Europa

El BCE baja los tipos sólo un cuarto de punto pese a los signos de estancamiento

No hubo sorpresas. El Consejo de Gobierno del Banco Central Europeo (BCE) hizo ayer bueno los pronósticos y bajó los tipos de interés en la zona euro. El recorte, de 0,25 puntos, se antoja corto por gran parte de analistas y por los mercados, aunque sirve para situar el precio oficial del dinero en el 2,5%, igualando el mínimo histórico que se registró en abril de 1999.

Razones de peso han impulsado a la autoridad monetaria con sede en Francfort para decidirse por una nueva bajada de tipos. La principal, el estancamiento económico en que se halla la zona euro (en 2002 apenas creció el 0,8%), con riesgo de recesión en economías centrales como la alemana. Así lo atestiguó el propio presidente de la entidad, el holandés Wim Duisenberg, en la rueda de prensa posterior a la reunión del Consejo. Duisenberg reconoció que, en vista de los últimos acontecimientos, 'el panorama económico del área se ha debilitado, en comparación con las expectativas previas'.

El BCE asegura que el crecimiento de la actividad fue débil en el último trimestre de 2002 y ha continuado así en enero de este año, con lo que es muy probable que en 2003 apenas se alcance un aumento del PIB del 1%. Además, las tensiones inflacionistas, uno de los argumentos que hasta ahora esgrimía el BCE para mantenerse cauto, parecen que han pasado a un segundo plano. La prioridad ahora es insuflar oxígeno a una economía enferma como es la del Viejo Continente, que se está viendo muy influida por la geopolítica.

De hecho, Duisenberg sugirió que no descarta más bajadas de tipos, ante la gran incertidumbre económica generada por una posible guerra en Irak.

Nuevos recortes

'Dependiendo de futuros acontecimientos, el Consejo de Gobierno está preparado para actuar de manera decisiva y puntual', declaró, informa Efe. No obstante, es consciente de que el nivel de tipos básicos alcanzado es 'muy bajo' en términos absolutos, ya que sólo estuvieron a este nivel entre abril y noviembre de 1999. El hecho de que el precio del dinero se encuentre en estos momentos tan bajo resta margen de maniobra al banco para futuras rebajas. La apuesta es arriesgada, pero el BCE prefiere ese riesgo si, a cambio, logra mejorar la confianza de los consumidores, en niveles mínimos dada la alta incertidumbre. 'Europa necesita, más que nunca, confianza', aclara Duisenberg, reconociendo que la prolongada amenaza de una guerra ha tenido un efecto disuasorio sobre el consumo.

En su opinión, el escenario más probable para los próximos meses es el de una 'recuperación gradual, una vez que hayan disminuido los factores que han contribuido a generar la actual incertidumbre'.

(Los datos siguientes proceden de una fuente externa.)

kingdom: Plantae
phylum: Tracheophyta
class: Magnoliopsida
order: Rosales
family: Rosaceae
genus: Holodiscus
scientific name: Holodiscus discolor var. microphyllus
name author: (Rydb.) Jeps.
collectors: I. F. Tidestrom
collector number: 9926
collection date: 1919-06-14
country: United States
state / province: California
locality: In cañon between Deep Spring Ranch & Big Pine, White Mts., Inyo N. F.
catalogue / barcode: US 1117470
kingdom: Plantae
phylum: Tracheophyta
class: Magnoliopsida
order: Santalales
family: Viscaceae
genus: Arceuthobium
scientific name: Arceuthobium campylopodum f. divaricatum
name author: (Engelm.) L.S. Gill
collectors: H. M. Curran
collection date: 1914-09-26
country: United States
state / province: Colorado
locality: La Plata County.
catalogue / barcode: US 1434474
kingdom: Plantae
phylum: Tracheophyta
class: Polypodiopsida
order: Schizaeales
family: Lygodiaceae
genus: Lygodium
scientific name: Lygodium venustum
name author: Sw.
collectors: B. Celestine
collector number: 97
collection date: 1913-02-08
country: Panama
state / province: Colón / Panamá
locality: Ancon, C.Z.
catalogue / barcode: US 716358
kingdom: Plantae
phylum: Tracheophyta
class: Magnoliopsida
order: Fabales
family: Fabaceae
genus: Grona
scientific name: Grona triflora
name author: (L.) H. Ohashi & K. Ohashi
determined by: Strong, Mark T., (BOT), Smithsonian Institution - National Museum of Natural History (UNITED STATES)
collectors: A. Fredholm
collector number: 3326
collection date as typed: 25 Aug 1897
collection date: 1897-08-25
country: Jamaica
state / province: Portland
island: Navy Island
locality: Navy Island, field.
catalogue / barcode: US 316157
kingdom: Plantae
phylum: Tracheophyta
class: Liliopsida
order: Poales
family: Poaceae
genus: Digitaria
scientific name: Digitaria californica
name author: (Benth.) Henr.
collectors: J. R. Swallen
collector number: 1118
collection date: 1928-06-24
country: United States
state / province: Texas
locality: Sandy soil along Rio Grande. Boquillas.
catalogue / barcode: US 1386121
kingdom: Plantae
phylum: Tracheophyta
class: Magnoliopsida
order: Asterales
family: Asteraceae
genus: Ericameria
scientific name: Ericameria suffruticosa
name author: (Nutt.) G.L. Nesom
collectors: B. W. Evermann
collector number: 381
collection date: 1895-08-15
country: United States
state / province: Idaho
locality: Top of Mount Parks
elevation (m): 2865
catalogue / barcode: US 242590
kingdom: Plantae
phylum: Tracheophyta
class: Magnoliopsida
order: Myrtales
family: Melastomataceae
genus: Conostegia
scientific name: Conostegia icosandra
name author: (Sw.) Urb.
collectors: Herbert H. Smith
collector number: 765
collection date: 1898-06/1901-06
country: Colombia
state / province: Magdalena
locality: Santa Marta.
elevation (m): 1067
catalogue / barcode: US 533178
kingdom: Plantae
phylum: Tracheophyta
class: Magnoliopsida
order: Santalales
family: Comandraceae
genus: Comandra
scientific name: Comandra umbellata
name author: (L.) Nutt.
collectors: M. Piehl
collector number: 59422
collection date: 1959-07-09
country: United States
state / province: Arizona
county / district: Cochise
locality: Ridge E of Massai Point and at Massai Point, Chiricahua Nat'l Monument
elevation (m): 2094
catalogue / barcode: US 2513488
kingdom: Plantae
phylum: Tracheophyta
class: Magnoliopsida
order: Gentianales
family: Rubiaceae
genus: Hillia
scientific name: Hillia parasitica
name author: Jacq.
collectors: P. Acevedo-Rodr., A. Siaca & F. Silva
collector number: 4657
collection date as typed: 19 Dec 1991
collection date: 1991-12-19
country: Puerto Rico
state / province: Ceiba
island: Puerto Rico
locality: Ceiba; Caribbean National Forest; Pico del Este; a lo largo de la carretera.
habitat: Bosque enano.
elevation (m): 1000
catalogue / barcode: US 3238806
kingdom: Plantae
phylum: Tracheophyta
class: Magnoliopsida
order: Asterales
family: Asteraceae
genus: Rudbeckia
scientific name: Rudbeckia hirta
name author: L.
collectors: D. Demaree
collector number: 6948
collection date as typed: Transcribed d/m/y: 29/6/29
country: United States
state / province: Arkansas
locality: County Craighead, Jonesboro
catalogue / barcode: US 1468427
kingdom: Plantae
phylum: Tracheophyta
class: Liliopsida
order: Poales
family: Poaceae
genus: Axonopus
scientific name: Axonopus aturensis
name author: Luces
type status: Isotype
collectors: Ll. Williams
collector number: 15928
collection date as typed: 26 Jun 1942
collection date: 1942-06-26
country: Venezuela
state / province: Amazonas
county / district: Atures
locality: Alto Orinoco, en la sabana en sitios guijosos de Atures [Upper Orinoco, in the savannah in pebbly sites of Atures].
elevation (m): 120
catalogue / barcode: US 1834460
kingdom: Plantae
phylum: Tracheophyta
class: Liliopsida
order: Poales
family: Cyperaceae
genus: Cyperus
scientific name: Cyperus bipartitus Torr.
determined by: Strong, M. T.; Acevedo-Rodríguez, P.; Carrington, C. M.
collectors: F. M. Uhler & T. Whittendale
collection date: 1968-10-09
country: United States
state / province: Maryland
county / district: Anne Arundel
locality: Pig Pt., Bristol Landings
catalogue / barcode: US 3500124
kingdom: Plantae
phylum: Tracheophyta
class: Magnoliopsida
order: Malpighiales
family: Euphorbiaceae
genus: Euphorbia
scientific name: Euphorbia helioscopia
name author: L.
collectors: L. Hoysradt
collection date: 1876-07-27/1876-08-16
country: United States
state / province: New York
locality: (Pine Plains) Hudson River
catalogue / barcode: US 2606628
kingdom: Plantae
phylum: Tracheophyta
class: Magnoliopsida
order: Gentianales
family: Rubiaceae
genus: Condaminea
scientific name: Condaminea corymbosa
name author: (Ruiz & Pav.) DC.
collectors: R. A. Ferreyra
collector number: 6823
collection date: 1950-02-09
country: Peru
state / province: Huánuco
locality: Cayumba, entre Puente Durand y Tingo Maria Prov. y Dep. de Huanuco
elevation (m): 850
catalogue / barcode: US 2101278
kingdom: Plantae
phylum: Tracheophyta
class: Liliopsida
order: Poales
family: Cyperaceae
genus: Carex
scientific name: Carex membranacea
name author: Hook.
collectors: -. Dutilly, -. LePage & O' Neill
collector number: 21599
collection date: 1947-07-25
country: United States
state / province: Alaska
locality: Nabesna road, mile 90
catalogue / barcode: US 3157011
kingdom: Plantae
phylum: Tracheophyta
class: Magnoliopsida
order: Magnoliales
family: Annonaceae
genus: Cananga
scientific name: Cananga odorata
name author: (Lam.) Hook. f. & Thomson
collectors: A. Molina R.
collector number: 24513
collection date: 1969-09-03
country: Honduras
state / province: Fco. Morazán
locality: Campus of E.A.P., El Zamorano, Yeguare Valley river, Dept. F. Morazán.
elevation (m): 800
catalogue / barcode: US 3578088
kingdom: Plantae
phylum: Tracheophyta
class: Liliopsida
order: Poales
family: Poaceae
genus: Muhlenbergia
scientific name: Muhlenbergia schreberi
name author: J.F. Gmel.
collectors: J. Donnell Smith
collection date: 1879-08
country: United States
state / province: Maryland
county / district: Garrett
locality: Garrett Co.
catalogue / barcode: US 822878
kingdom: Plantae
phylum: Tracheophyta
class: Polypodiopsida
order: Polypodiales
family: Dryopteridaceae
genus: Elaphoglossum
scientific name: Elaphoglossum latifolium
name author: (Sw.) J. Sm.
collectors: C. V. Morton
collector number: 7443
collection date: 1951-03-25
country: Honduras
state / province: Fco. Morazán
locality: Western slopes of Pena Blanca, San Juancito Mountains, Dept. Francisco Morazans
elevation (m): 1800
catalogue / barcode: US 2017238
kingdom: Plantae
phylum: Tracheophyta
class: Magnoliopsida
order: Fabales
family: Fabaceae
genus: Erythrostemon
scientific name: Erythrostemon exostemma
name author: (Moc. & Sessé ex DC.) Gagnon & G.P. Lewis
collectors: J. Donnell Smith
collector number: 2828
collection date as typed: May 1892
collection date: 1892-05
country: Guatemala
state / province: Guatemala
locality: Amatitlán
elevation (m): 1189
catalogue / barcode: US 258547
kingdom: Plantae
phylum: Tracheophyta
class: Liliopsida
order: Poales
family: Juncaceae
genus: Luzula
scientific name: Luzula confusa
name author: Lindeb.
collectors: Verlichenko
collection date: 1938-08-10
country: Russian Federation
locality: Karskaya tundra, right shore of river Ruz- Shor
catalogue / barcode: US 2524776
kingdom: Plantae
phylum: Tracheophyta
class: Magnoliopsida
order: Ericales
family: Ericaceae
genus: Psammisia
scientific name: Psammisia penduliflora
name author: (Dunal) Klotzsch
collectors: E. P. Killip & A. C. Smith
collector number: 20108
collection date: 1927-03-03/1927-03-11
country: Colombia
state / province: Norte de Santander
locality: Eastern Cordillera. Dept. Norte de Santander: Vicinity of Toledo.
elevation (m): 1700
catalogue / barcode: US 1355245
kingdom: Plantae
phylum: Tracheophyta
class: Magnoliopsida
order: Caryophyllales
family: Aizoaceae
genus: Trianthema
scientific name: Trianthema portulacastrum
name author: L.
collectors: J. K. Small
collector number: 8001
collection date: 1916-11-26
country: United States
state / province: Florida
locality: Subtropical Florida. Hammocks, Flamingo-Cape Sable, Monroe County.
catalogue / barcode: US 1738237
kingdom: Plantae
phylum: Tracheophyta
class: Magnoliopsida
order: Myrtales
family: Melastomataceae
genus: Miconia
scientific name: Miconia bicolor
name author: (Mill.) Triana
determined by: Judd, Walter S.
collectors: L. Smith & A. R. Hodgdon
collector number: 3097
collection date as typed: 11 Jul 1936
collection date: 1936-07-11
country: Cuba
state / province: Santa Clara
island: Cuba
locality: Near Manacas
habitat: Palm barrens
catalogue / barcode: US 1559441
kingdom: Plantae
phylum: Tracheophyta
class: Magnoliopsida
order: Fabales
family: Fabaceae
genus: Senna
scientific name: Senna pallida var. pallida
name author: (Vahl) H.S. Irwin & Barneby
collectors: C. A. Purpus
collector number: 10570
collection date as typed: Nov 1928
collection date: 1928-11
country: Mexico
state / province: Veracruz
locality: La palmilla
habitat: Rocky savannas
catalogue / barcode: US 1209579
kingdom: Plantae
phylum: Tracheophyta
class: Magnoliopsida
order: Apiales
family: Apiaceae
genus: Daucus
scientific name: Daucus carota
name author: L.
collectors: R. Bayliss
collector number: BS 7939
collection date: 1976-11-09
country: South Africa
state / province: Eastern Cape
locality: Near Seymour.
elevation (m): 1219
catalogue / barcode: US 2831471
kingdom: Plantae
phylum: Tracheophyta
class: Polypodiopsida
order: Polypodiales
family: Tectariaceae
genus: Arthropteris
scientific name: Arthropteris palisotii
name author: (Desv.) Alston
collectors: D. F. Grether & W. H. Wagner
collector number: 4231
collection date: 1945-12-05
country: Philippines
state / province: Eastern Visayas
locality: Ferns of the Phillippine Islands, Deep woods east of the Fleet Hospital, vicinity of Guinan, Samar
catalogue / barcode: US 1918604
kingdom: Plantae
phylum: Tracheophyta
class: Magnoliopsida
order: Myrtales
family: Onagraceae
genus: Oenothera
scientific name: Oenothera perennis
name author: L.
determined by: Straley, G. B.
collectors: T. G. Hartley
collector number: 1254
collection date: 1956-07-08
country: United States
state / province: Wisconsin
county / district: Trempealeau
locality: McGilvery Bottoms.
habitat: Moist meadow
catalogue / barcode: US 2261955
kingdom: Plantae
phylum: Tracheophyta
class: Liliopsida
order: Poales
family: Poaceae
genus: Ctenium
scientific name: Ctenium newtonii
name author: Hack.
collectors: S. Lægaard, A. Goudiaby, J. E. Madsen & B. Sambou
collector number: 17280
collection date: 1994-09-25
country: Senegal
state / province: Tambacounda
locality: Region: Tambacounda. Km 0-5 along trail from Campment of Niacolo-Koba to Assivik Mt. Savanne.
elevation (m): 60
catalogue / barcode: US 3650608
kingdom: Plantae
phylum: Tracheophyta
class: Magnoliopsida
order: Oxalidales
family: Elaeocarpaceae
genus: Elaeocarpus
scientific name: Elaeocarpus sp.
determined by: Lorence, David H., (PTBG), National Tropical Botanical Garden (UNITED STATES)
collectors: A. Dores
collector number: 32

La volatilidad de los mercados del petróleo es un problema añadido, que dificulta las previsiones a corto plazo. No obstante, la autoridad monetaria está más preocupada por el efecto de un encarecimiento del crudo en la renta de los consumidores que por las tensiones inflacionistas que ello pudiera generar. De hecho, Duisenberg señaló que, hoy por hoy, no hay riesgos para la estabilidad de precios en el área, con un IPC que está situado ligeramente por encima del 2%.

Otra de las razones esgrimidas por presidente del BCE para el recorte de tipos es la fuerte apreciación del euro frente al dólar en las últimas semanas. La moneda única se cotiza ahora en los mercados de divisas en torno a 1,1 dólares, muy próximo a su máximo histórico.

Por otro lado, los ahorradores miran a un lado y otro del océano Atlántico antes de tomar nuevas decisiones. Con la bajada de ayer, hasta el 2,5%, los tipos de interés se encuentran en la zona aún muy por encima del listón marcado por la Reserva Federal en Estados Unidos (1,25%).

El vicepresidente económico del Gobierno, Rodrigo Rato, se mostró ayer satisfecho por la decisión del BCE, pero avisó que los problemas de crecimiento de algunas economías -en clara referencia a Alemania- no se van a solucionar con medidas de política monetaria, exclusivamente, y sí con más reformas.